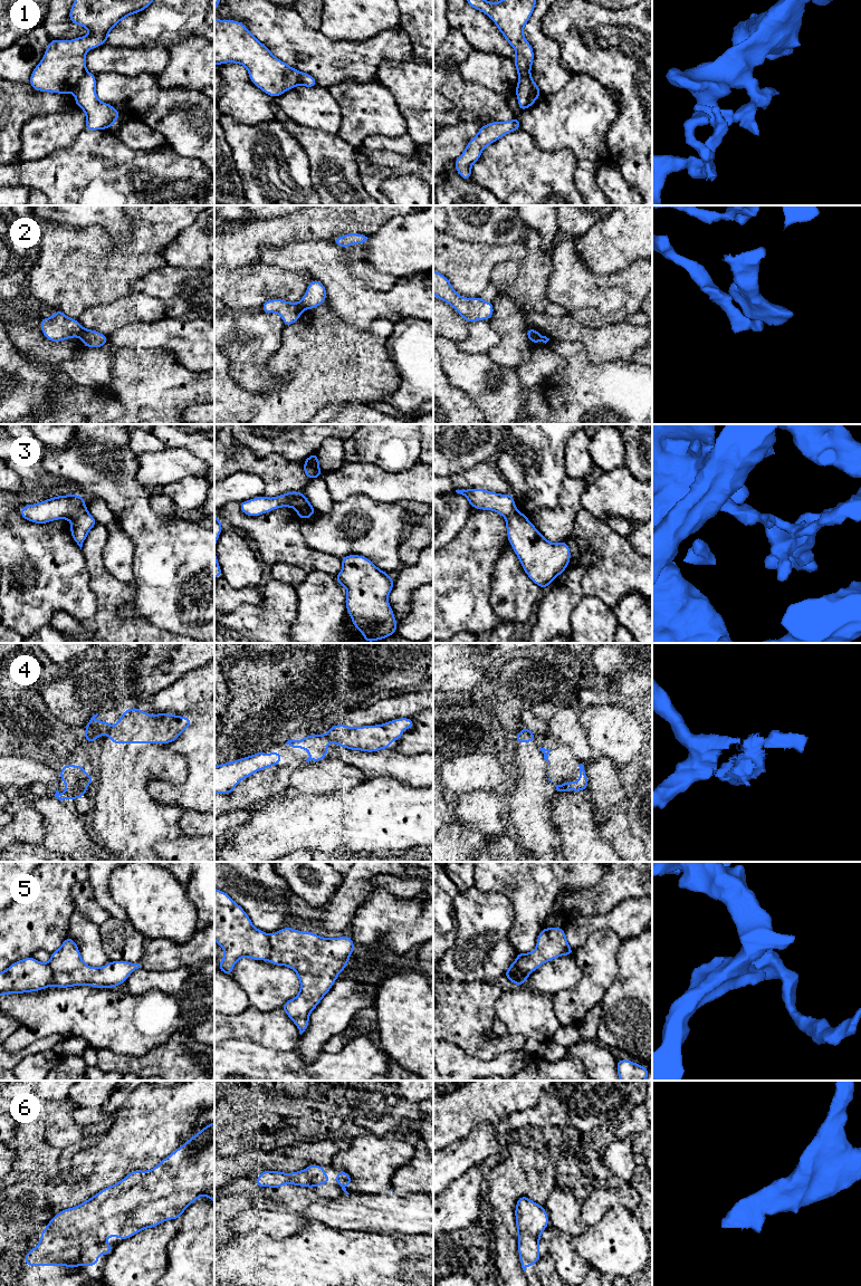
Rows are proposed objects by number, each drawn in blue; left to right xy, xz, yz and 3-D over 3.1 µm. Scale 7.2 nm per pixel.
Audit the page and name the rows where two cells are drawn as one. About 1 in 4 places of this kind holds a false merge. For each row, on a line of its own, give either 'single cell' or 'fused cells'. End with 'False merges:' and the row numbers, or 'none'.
1: fused cells
2: fused cells
3: fused cells
4: fused cells
5: fused cells
6: single cell
False merges: 1, 2, 3, 4, 5

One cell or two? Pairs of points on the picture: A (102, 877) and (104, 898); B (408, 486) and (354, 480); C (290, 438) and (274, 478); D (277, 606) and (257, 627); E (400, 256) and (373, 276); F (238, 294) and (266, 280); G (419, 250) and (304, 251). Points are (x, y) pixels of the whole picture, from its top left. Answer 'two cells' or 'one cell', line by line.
A: one cell
B: one cell
C: two cells
D: one cell
E: two cells
F: one cell
G: two cells

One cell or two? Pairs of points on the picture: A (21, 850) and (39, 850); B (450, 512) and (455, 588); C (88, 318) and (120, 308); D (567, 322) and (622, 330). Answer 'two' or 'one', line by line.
A: one
B: two
C: one
D: one

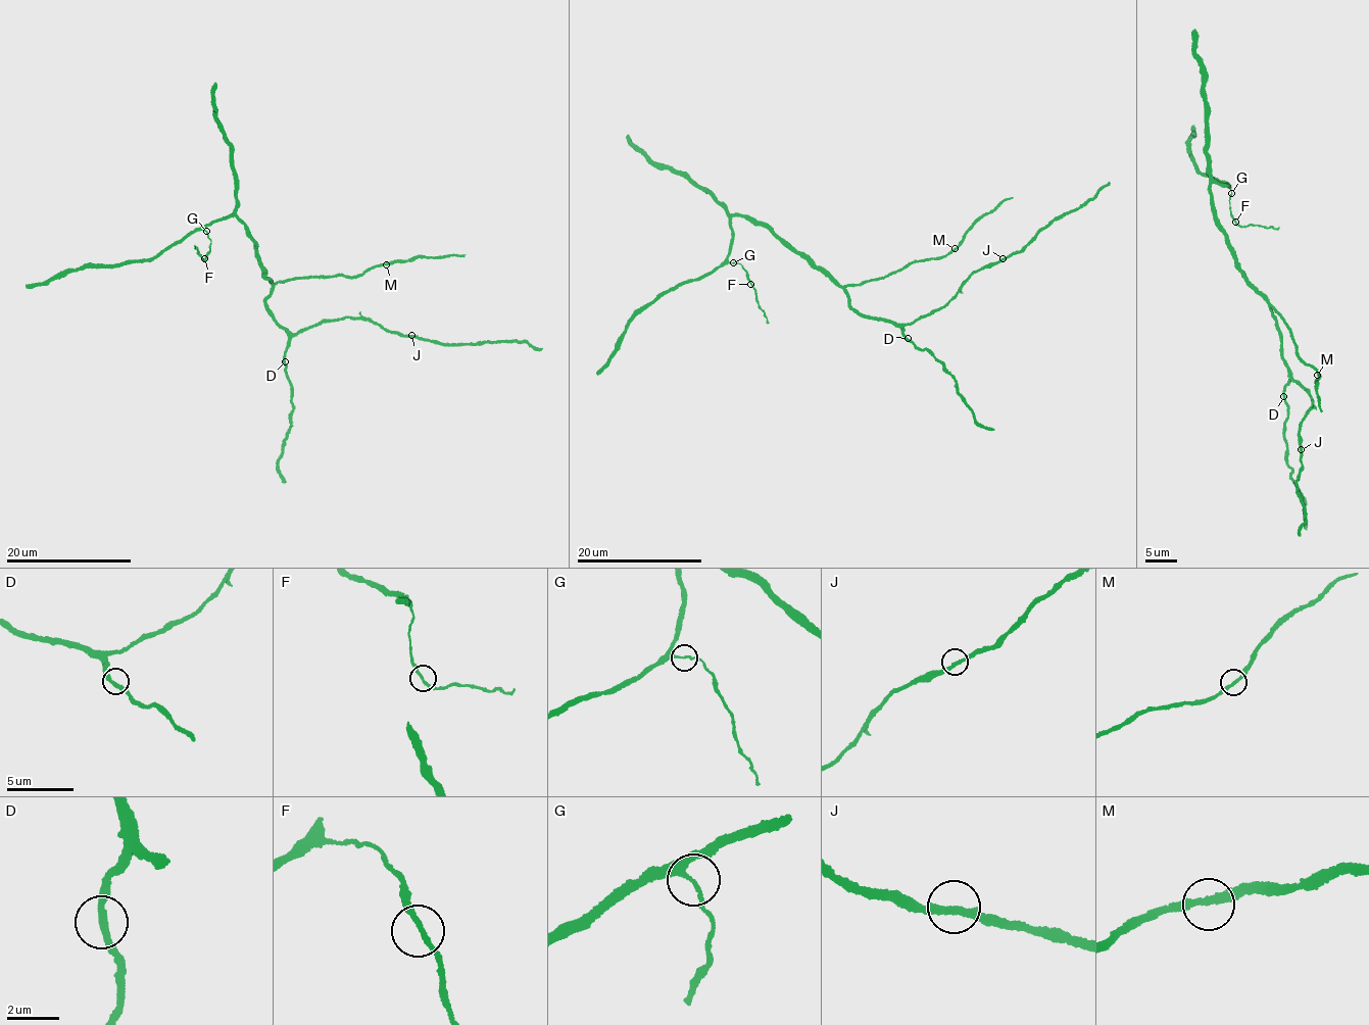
::::
▶ _Task objective_
No pictures should appear in the copy; write out exactly the lines from the one containing "cell', line by line." through the end of the material.

▶ _Answer section_
One cell or two? Pairs of points on the picture: A (102, 877) and (104, 898); B (408, 486) and (354, 480); C (290, 438) and (274, 478); D (277, 606) and (257, 627); E (400, 256) and (373, 276); F (238, 294) and (266, 280); G (419, 250) and (304, 251). Points are (x, y) pixels of the whole picture, from its top left. Answer 'two cells' or 'one cell', line by line.
A: one cell
B: one cell
C: two cells
D: one cell
E: two cells
F: one cell
G: two cells

One cell or two? Pairs of points on the picture: A (21, 850) and (39, 850); B (450, 512) and (455, 588); C (88, 318) and (120, 308); D (567, 322) and (622, 330). Answer 'two' or 'one', line by line.
A: one
B: two
C: one
D: one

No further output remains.